Anna Lucasta, 1958, an emotional movie which seems to take a lot of pleasure in making the main character Anna played by beautiful Eartha Kitt, suffer for being a party girl.
Anna is a prostitute who has been thrown out by her seemingly pious, but alcoholic father Joe (Rex Ingram). It is somewhat sketchy as to what happened: did she become a prostitute when thrown out by her father at an early age, or was she messing around with boys to cause her father shame? What moral lapse did she have? Either something drastic, and/or shameful happened, or her hotheaded, fire-and-brimstone-preacher- like, father is a psycho.
Some years have passed and Anna is brought back into the fold when the family wants to marry her off to a rich guy. Here is where it gets pretty comical or should I say hypocritical. The family which Anna has “shamed,” is now trying to “sell” Anna to this rich kid. For Anna, it must have been seen as just another John, only this John offers her lifetime security.
Anna of course does not need the family to “sell “her, she can do a bang-up job on her own and she does. The young man falls for Anna and the wedding is announced. There are far too many scenes of the father having fits of rage over Anna, but when the wedding is announced we are given the honor of seeing the man sweat, eyes bulge, and veins on his neck fill and branch out as if reaching for Anna’s neck. We get it…you’re pissed :/
The film is open to interpretation. There was a time that Joe doted on Anna. What happened? The conflicting nature of their relationship is obvious to the end of the movie. I was perplexed by her father. Why so cruel and ruthless? What the hell did Anna do? The looks he gave Anna were not those of a father tenderly looking at his daughter. It was more a look of contempt, disgust, and repulsion, which ultimately turned into pure rage. Yet Anna begs for acceptance, love, and approval from her father. His rage was way off the top, and many times I wished he would just die so that finally Anna can be free.
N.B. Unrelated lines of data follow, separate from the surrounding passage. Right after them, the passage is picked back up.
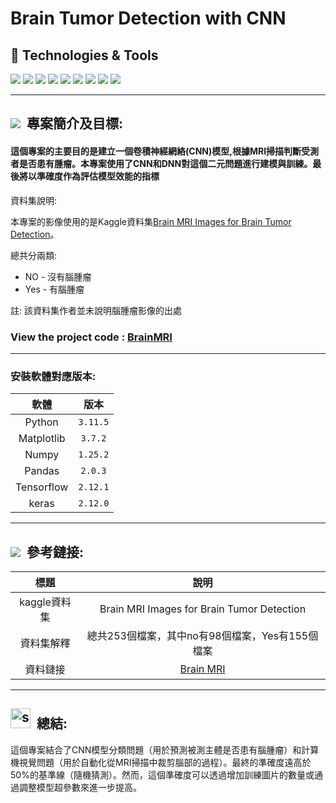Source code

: <h1>Brain Tumor Detection with CNN</h1>

<h2> 🔧 Technologies & Tools </h2>
 <div>
 <img src="https://img.shields.io/badge/Python-3776AB?style=for-the-badge&logo=python&logoColor=white" />
  <img src="https://img.shields.io/badge/TensorFlow-FF6F00?style=for-the-badge&logo=tensorflow&logoColor=white"/>
  <img src="https://img.shields.io/badge/numpy-%23013243.svg?style=for-the-badge&logo=numpy&logoColor=white"/>
  <img src="https://img.shields.io/badge/pandas-%23150458.svg?style=for-the-badge&logo=pandas&logoColor=white"/>
  <img src="https://img.shields.io/badge/Keras-%23D00000.svg?style=for-the-badge&logo=Keras&logoColor=white"/>
  <img src="https://img.shields.io/badge/scikit--learn-%23F7931E.svg?style=for-the-badge&logo=scikit-learn&logoColor=white"/>
  <img src="https://img.shields.io/badge/Matplotlib-%23ffffff.svg?style=for-the-badge&logo=Matplotlib&logoColor=black"/>
  <img src="https://img.shields.io/badge/opencv-%23white.svg?style=for-the-badge&logo=opencv&logoColor=white"/>
  <img src="https://img.shields.io/badge/Colab-F9AB00?style=for-the-badge&logo=googlecolab&color=525252"/>
  </div>
 
 ---
 
 <h2 ><img src="https://img.icons8.com/office/30/000000/training.png"/> &nbsp專案簡介及目標: </h2>
 
#### 這個專案的主要目的是建立一個卷積神經網絡(CNN)模型,根據MRI掃描判斷受測者是否患有腫瘤。本專案使用了CNN和DNN對這個二元問題進行建模與訓練。最後將以準確度作為評估模型效能的指標

資料集說明:

本專案的影像使用的是Kaggle資料集[Brain MRI Images for Brain Tumor Detection](https://colab.research.google.com/corgiredirector?site=https%3A%2F%2Fwww.kaggle.com%2Fdatasets%2Fnavoneel%2Fbrain-mri-images-for-brain-tumor-detection%3Fselect%3Dyes)。

總共分兩類:

- NO - 沒有腦腫瘤
- Yes - 有腦腫瘤

註: 該資料集作者並未說明腦腫瘤影像的出處

### View the project code : [BrainMRI](https://github.com/chrisluo5311/Team_Image_Recognition/blob/master/BrainMRI.ipynb)
 
 ---

### 安裝軟體對應版本:
|  軟體  |  版本  |  
|:------:|:--------:|
|  Python  | `3.11.5`   | 
|  Matplotlib  | `3.7.2`   | 
|  Numpy  | `1.25.2`   | 
|  Pandas  | `2.0.3`   | 
|  Tensorflow  | `2.12.1`   | 
|  keras  | `2.12.0`   | 

 ---

 <h2 ><img src="https://img.icons8.com/office/30/000000/training.png"/> &nbsp參考鏈接: </h2>

|  標題  |  說明  |  
|:------:|:--------:|
|  kaggle資料集  | Brain MRI Images for Brain Tumor Detection  | 
|  資料集解釋  | 總共253個檔案，其中no有98個檔案，Yes有155個檔案    | 
|  資料鏈接  | [Brain MRI](https://www.kaggle.com/datasets/navoneel/brain-mri-images-for-brain-tumor-detection?select=yes)   | 


---

<h2><img width="32" height="32" src="https://img.icons8.com/nolan/64/summary-list.png" alt="summary-list"/> &nbsp總結: </h2>

這個專案結合了CNN模型分類問題（用於預測被測主體是否患有腦腫瘤）和計算機視覺問題（用於自動化從MRI掃描中裁剪腦部的過程）。最終的準確度遠高於50%的基準線（隨機猜測）。然而，這個準確度可以透過增加訓練圖片的數量或通過調整模型超參數來進一步提高。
Listen, preacher-like-father, who drinks, and hates himself, we all have moral lapses and Anna is not exempt. Take the log out of your eye before removing the spec off your daughter’s eye! Whew….sorry had to get that out.
You will enjoy seeing Sammy Davis, Jr. play a sailor who also has eyes for Anna. Only I gotta tell ya, those two together on screen didn’t go. It looked like Anna could pick him up and throw him across the room in the dance scene. I like that the film has an all-black cast, a sterling cast of black actors, which in those days was unheard of and these actors were not playing butlers, maids, or servants.
To some the moral message of the 50′s may seem dated, but all and all it is a good film of a desperate daughter’s search for love and a father who could not see beyond his self-righteousness, and self loathing , so much so he couldn’t love his daughter.